Is the world really falling apart? Is the ideal of progress obsolete? In this elegant assessment of the human condition in the third millennium, cognitive scientist and public intellectual Steven Pinker urges us to step back from the gory headlines and prophecies of doom, which play to our psychological biases. Instead, follow the data: In seventy-five jaw-dropping graphs, Pinker shows that life, health, prosperity, safety, peace, knowledge, and happiness are on the rise, not just in the West, but worldwide. This progress is not the result of some cosmic force. It is a gift of the Enlightenment: the conviction that reason and science can enhance human flourishing.

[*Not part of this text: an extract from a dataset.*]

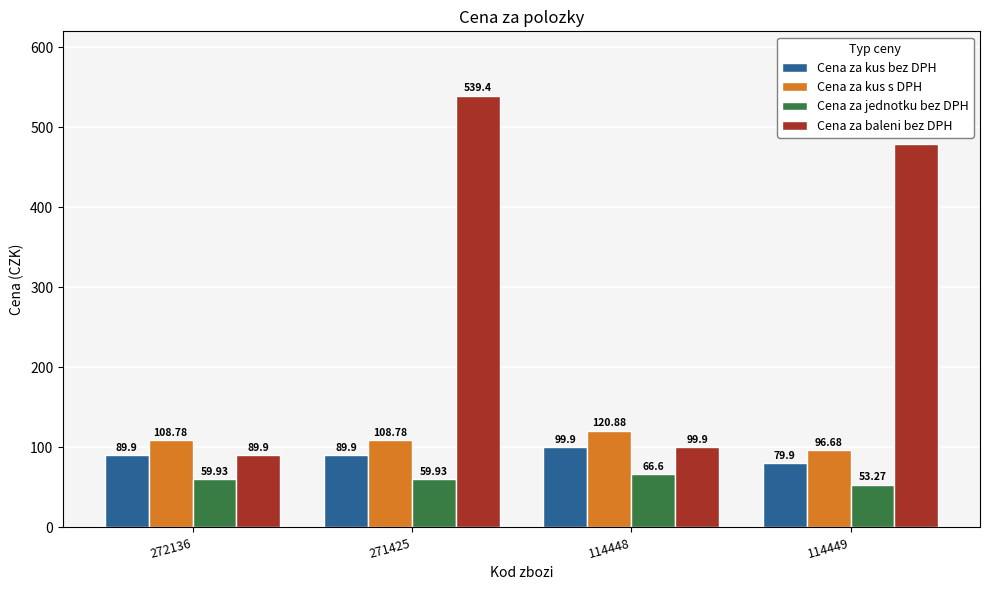

Is it true that Cena za kus bez DPH equals 53.7 at 272136?

False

Far from being a na ve hope, the Enlightenment, we now know, has worked. But more than ever, it needs a vigorous defense. The Enlightenment project swims against currents of human nature--tribalism, authoritarianism, demonization, magical thinking — which demagogues are all too willing to exploit. Many commentators, committed to political, religious, or romantic ideologies, fight a rearguard action against it. The result is a corrosive fatalism and a willingness to wreck the precious institutions of liberal democracy and global cooperation.
With intellectual depth and literary flair, Enlightenment Now makes the case for reason, science, and humanism: the ideals we need to confront our problems and continue our progress.
Review
“Steven Pinker’s mind bristles with pure, crystalline intelligence, deep knowledge and human sympathy.” Richard Dawkins
Review
“A terrific book…[Pinker] recounts the progress across a broad array of metrics, from health to wars, the environment to happiness, equal rights to quality of life.” The New York Times
Review
“The world is getting better, even if it doesn’t always feel that way. I’m glad we have brilliant thinkers like Steven Pinker to help us see the big picture. Enlightenment Now is not only the best book Pinker’s ever written. It’s my new favorite book of all time.” Bill Gates
About the Author
Steven Pinker is the Harvard College Professor of Psychology at Harvard University and the author of The Better Angels of Our Nature. A two-time Pulitzer Prize finalist and the winner of many awards for his research, teaching, and books, he has been named one of Time’s 100 Most Influential People in the World Today and Foreign Policy’s 100 Global Thinkers.